**Your instructions**
Take each line in the entries below that holds "looking" and show it.

--- Supplied information Enclosed Below ---

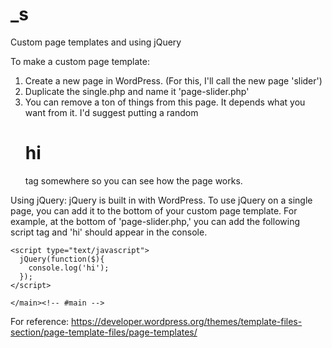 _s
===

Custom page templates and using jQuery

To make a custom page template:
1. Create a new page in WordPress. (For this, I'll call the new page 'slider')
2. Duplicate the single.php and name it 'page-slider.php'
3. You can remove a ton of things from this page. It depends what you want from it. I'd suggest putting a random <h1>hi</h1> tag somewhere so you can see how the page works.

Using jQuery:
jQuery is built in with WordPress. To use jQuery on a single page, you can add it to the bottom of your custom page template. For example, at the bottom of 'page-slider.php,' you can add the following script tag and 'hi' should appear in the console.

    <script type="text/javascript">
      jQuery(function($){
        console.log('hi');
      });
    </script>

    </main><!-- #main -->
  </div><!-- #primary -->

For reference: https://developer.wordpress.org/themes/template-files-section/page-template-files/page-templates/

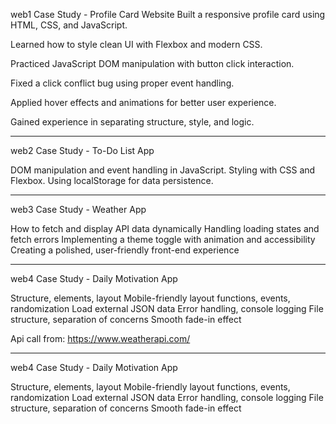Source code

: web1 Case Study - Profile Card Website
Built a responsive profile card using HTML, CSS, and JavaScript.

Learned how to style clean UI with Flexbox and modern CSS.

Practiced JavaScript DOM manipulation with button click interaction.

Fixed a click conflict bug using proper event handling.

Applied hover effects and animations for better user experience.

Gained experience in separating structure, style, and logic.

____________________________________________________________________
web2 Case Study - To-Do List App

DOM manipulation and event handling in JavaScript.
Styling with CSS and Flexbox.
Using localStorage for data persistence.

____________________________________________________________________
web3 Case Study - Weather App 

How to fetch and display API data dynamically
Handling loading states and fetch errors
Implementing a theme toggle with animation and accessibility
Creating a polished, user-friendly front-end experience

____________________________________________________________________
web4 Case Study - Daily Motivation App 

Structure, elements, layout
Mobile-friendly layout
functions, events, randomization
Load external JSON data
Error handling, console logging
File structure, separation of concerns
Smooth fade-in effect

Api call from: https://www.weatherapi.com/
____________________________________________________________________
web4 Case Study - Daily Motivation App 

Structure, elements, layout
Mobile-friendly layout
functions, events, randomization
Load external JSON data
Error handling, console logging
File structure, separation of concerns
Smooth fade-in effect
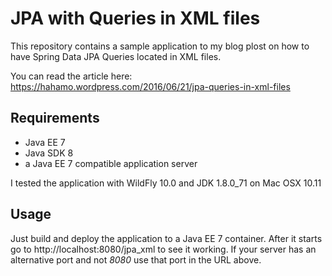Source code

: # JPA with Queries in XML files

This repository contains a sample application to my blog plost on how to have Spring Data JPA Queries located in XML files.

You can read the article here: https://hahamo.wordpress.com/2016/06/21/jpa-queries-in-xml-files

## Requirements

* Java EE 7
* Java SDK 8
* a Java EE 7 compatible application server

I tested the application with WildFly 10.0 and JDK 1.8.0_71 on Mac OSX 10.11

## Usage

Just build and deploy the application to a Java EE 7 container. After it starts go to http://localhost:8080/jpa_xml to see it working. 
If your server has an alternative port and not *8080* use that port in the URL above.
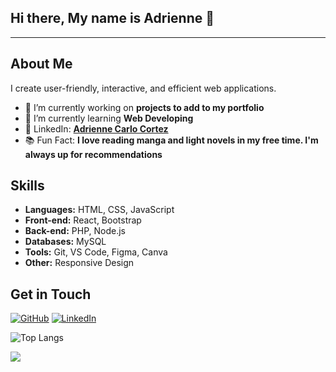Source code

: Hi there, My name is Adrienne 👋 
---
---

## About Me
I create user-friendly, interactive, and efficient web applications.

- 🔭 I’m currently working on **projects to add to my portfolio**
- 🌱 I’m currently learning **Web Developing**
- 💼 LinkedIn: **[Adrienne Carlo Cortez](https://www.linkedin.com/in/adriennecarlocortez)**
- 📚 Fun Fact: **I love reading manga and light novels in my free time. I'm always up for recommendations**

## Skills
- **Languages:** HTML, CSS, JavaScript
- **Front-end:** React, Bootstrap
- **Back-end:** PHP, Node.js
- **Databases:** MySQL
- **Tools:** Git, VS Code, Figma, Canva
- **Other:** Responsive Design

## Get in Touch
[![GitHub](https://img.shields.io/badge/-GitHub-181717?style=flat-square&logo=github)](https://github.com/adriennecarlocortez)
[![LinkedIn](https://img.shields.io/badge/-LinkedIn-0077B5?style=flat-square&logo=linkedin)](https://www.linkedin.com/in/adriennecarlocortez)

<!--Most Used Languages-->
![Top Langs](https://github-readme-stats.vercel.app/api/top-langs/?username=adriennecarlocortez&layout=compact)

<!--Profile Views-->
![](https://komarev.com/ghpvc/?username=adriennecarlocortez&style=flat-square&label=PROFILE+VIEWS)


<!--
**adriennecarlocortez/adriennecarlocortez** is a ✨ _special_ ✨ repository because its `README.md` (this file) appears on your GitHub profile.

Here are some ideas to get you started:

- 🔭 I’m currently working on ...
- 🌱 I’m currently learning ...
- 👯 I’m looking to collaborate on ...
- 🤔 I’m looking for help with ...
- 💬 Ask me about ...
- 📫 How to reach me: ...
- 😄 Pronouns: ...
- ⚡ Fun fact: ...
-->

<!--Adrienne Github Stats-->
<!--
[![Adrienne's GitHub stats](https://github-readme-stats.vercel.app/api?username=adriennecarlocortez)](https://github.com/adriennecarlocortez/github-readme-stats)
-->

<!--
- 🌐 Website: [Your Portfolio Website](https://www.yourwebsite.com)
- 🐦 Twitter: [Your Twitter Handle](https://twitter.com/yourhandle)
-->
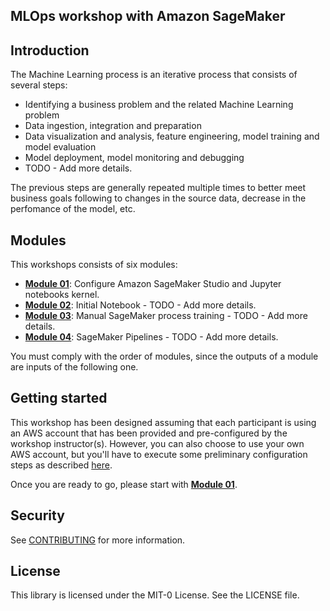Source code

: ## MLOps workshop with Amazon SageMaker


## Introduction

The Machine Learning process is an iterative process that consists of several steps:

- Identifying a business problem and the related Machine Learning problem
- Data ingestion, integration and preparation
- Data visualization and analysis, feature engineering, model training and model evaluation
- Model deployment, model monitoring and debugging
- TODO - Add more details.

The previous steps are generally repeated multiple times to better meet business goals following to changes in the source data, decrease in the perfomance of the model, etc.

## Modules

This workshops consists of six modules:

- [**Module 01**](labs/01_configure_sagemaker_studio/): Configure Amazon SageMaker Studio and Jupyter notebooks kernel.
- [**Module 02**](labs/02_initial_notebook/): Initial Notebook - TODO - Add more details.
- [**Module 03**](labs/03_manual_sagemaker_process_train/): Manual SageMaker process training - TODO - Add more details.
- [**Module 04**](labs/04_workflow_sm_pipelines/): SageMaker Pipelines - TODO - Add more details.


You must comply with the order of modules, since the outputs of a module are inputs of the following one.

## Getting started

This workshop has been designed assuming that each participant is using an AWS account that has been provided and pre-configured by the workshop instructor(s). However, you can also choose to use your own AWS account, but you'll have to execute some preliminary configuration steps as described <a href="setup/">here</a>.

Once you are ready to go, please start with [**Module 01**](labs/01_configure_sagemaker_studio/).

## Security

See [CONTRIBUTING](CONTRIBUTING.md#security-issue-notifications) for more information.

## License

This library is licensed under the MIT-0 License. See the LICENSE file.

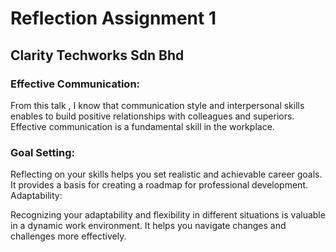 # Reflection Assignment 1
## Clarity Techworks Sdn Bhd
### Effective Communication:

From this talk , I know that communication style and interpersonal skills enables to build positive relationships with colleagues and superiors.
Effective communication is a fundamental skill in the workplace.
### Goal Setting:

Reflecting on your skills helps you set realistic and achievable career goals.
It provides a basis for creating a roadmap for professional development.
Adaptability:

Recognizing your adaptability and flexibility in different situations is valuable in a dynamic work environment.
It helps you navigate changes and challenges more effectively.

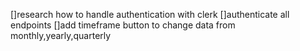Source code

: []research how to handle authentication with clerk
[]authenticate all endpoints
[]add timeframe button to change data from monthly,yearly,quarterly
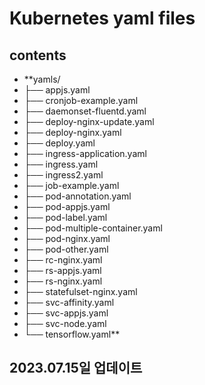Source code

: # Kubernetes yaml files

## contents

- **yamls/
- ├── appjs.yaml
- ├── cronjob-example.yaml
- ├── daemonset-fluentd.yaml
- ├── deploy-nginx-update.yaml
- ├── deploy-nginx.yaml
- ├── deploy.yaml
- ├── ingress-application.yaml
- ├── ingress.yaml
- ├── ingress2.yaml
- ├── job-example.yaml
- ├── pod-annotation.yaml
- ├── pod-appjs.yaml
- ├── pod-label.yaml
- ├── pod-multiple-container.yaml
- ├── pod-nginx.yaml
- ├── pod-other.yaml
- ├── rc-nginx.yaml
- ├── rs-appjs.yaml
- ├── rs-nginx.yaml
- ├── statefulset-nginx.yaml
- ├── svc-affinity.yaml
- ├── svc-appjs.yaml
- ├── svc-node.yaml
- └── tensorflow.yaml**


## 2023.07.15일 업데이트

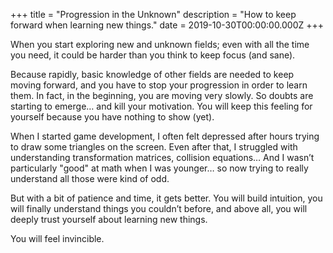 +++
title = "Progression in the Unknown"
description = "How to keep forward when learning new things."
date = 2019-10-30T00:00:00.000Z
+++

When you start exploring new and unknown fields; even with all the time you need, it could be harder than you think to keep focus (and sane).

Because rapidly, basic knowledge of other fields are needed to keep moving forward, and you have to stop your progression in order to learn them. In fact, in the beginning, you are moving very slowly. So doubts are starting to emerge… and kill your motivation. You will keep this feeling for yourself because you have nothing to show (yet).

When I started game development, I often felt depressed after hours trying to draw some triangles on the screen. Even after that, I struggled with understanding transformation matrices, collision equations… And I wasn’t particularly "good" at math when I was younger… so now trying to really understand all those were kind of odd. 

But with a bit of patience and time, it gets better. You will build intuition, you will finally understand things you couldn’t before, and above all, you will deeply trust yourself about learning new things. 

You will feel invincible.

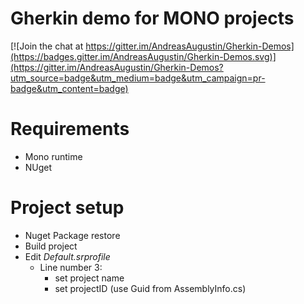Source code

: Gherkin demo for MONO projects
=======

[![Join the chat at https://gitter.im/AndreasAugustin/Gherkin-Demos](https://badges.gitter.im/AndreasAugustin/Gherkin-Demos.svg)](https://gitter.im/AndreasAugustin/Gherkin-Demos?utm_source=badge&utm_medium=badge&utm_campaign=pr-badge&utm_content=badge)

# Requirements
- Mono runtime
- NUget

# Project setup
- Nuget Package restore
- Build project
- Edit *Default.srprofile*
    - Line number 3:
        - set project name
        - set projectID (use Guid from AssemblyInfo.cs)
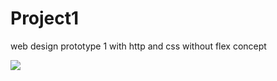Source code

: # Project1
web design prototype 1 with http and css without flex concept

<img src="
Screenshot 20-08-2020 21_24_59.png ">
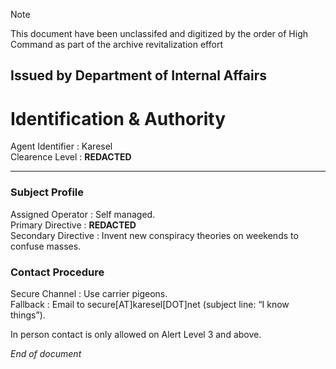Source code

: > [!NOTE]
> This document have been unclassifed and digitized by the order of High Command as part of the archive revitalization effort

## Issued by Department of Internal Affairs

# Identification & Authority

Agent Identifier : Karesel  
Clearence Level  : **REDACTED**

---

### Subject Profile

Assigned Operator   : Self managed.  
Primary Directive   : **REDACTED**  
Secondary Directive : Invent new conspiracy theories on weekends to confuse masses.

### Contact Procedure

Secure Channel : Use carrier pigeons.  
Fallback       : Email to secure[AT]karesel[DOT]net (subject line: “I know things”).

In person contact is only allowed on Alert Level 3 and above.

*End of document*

--- End of Enclosed Supplied information ---

**Written response**
- 👯 I’m looking to collaborate on ...
- 🤔 I’m looking for help with ...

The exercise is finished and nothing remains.